Texte à lire:
§

Conseil d'Etat

Décision du 9 juin 2023 n° 456736

09/06/2023

Non renvoi

REPUBLIQUE FRANCAISE

AU NOM DU PEUPLE FRANCAIS


Vu les procédures suivantes :

1° Sous le n° 456736, par un mémoire, enregistré le 13 mars 2023 au secrétariat du contentieux du Conseil d'Etat, la société Compagnie minière Montagne d'Or demande au Conseil d'État, en application de l'article 23-5 de l'ordonnance n° 58-1067 du 7 novembre 1958 et en défense du pourvoi du ministre de l'économie, des finances et de la relance tendant à l'annulation de l'arrêt du 16 juillet 2021 par lequel la cour administrative d'appel de Bordeaux a rejeté son recours dirigé contre le jugement du tribunal administratif de la Guyane ayant annulé, à la demande de la société Compagnie minière Montagne d'Or, sa décision implicite refusant à cette société la prolongation de la concession minière n° 219, de renvoyer au Conseil constitutionnel la question de la conformité aux droits et libertés garantis par la Constitution de la première phrase de l'article L. 144-4 du code minier, dans sa rédaction issue de l'ordonnance n° 2011-91 du 20 janvier 2011 portant codification de la partie législative du code minier.

2° Sous le n° 456738, par un mémoire, enregistré le 13 mars 2023 au secrétariat du contentieux du Conseil d'Etat, la société Compagnie minière Montagne d'Or demande au Conseil d'État, en application de l'article 23-5 de l'ordonnance n° 58-1067 du 7 novembre 1958 et en défense du pourvoi du ministre de l'économie, des finances et de la relance tendant à l'annulation de l'arrêt du 16 juillet 2021 par lequel la cour administrative d'appel de Bordeaux a rejeté son recours dirigé contre le jugement du tribunal administratif de la Guyane ayant annulé, à la demande de la société Compagnie minière Montagne d'Or, sa décision implicite refusant à cette société la prolongation de la concession minière n° 215, de renvoyer au Conseil constitutionnel la question de la conformité aux droits et libertés garantis par la Constitution de la première phrase de l'article L. 144-4 du code minier, dans sa rédaction issue de l'ordonnance n° 2011-91 du 20 janvier 2011 portant codification de la partie législative du code minier.

§

Données:
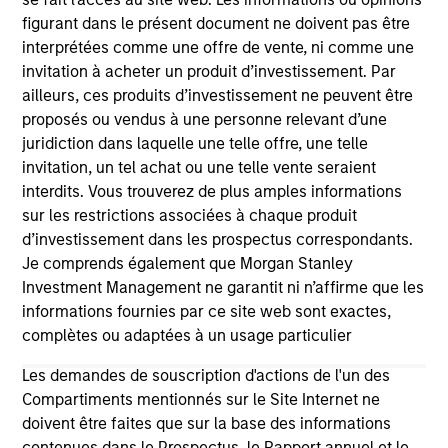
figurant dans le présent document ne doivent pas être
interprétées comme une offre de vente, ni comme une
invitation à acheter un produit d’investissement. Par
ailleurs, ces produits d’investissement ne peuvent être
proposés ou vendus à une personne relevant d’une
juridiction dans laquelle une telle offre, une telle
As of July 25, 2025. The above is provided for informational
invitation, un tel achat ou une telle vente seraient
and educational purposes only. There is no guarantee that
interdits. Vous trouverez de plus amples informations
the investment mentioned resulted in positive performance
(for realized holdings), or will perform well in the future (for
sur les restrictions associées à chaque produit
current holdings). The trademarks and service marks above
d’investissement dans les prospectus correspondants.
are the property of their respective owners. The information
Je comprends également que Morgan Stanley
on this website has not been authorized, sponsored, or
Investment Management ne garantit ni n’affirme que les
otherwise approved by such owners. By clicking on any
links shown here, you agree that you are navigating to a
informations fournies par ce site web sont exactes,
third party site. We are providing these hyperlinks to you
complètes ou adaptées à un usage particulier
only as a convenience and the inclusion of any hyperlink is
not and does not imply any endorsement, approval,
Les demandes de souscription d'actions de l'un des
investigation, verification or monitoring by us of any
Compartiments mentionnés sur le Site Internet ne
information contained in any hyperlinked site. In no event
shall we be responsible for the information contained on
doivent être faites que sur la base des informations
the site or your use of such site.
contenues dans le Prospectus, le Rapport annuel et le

§

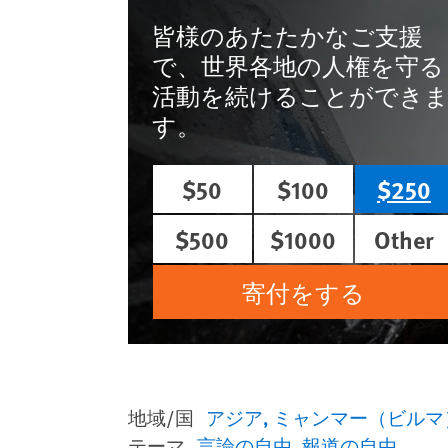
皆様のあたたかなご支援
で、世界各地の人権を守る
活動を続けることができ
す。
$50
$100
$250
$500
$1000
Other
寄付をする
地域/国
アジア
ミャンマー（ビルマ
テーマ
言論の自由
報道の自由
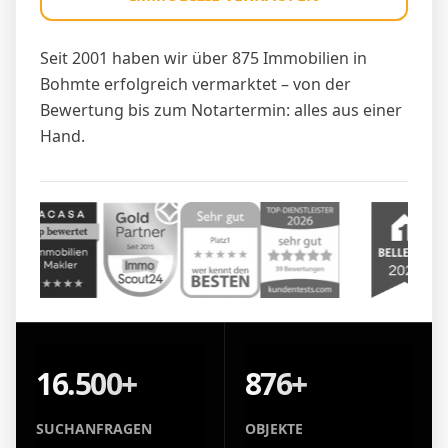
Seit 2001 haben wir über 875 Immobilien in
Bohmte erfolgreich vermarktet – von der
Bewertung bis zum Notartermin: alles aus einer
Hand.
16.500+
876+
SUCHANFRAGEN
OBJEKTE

§

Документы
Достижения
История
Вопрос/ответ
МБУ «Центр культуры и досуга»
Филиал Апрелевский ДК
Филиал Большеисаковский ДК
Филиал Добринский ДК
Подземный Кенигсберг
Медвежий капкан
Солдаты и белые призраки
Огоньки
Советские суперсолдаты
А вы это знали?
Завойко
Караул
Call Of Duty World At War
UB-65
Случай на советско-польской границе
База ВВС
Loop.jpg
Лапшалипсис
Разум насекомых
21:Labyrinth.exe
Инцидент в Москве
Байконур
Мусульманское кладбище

§

Consigne: Selon la décision du Conseil d'État, à quelle date les mémoires de la société Compagnie minière Montagne d'Or ont-ils été enregistrés au secrétariat du contentieux ?

Réponse: Le 13 mars 2023.